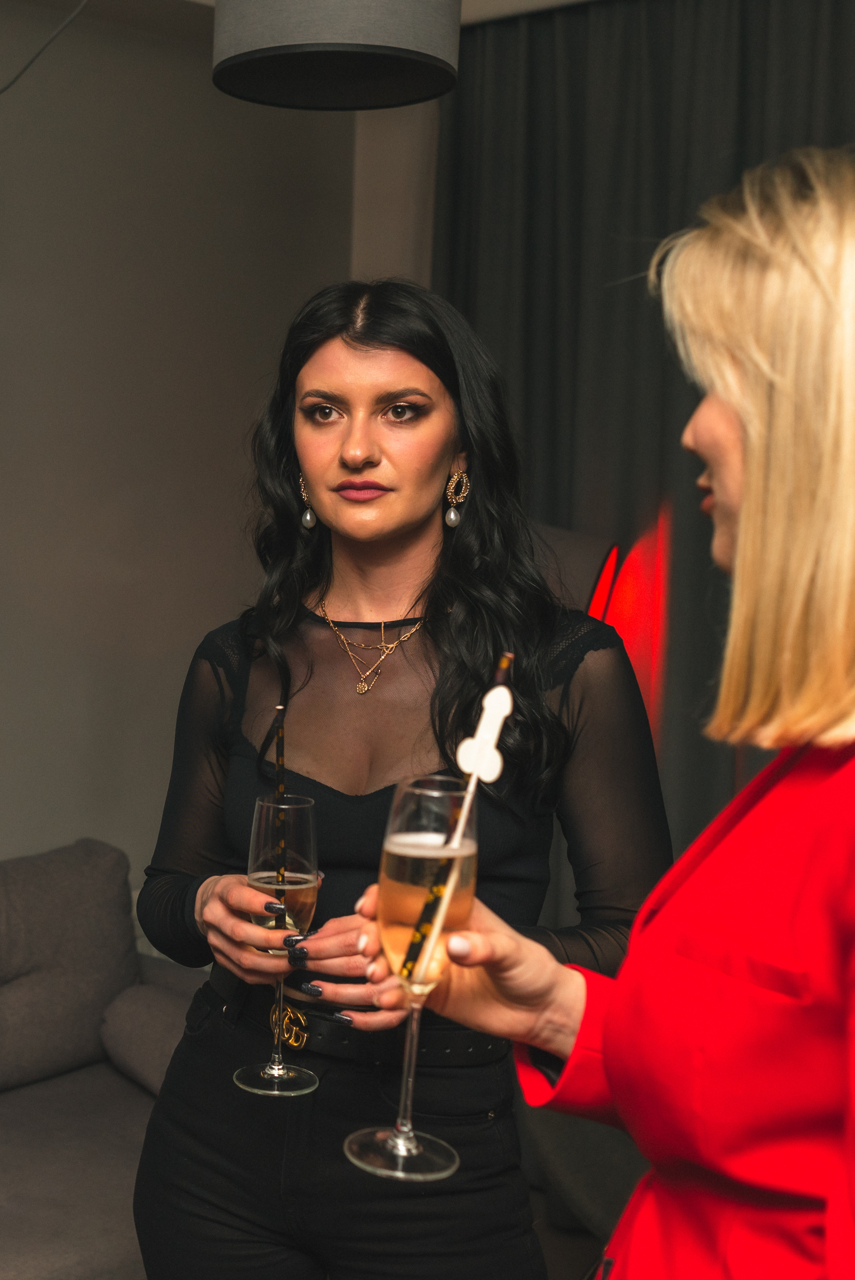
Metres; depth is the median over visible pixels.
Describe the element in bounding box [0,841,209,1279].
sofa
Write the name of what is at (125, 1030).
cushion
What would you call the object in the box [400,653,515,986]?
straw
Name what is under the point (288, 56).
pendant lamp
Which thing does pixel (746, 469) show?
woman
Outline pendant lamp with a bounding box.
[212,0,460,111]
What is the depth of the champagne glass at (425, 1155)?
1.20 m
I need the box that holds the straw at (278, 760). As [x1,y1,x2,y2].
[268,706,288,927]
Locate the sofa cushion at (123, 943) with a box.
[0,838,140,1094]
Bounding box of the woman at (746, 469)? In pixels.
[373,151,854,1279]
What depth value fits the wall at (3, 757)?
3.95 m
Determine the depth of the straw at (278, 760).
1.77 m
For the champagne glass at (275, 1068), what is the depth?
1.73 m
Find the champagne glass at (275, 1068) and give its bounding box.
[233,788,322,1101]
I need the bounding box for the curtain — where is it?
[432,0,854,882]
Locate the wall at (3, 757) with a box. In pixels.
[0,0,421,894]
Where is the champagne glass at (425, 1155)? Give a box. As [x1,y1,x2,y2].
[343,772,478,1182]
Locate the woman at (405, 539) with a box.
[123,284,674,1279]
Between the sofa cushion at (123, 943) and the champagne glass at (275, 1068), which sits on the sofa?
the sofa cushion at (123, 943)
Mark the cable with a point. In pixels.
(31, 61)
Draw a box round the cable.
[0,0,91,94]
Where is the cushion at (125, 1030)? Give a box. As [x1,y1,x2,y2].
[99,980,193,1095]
▬▬▬▬▬▬▬▬▬▬
BRIEF
Please write the data out again exactly, but do not carry over the pictures.

OUTPUT FOR THIS EXERCISE
Metres; depth is the median over visible pixels.
Describe the element in bounding box [0,841,209,1279].
sofa
Write the name of what is at (125, 1030).
cushion
What would you call the object in the box [400,653,515,986]?
straw
Name what is under the point (288, 56).
pendant lamp
Which thing does pixel (746, 469) show?
woman
Outline pendant lamp with a bounding box.
[212,0,460,111]
What is the depth of the champagne glass at (425, 1155)?
1.20 m
I need the box that holds the straw at (278, 760). As [x1,y1,x2,y2].
[268,706,288,927]
Locate the sofa cushion at (123, 943) with a box.
[0,838,140,1094]
Bounding box of the woman at (746, 469)? In pixels.
[373,151,854,1279]
What depth value fits the wall at (3, 757)?
3.95 m
Determine the depth of the straw at (278, 760).
1.77 m
For the champagne glass at (275, 1068), what is the depth?
1.73 m
Find the champagne glass at (275, 1068) and give its bounding box.
[233,788,322,1101]
I need the bounding box for the curtain — where is it?
[432,0,854,882]
Locate the wall at (3, 757) with a box. In pixels.
[0,0,421,894]
Where is the champagne glass at (425, 1155)? Give a box. As [x1,y1,x2,y2].
[343,772,478,1182]
Locate the woman at (405, 539) with a box.
[123,284,674,1279]
Between the sofa cushion at (123, 943) and the champagne glass at (275, 1068), which sits on the sofa?
the sofa cushion at (123, 943)
Mark the cable with a point. In pixels.
(31, 61)
Draw a box round the cable.
[0,0,91,94]
Where is the cushion at (125, 1030)? Give a box. As [x1,y1,x2,y2].
[99,980,193,1095]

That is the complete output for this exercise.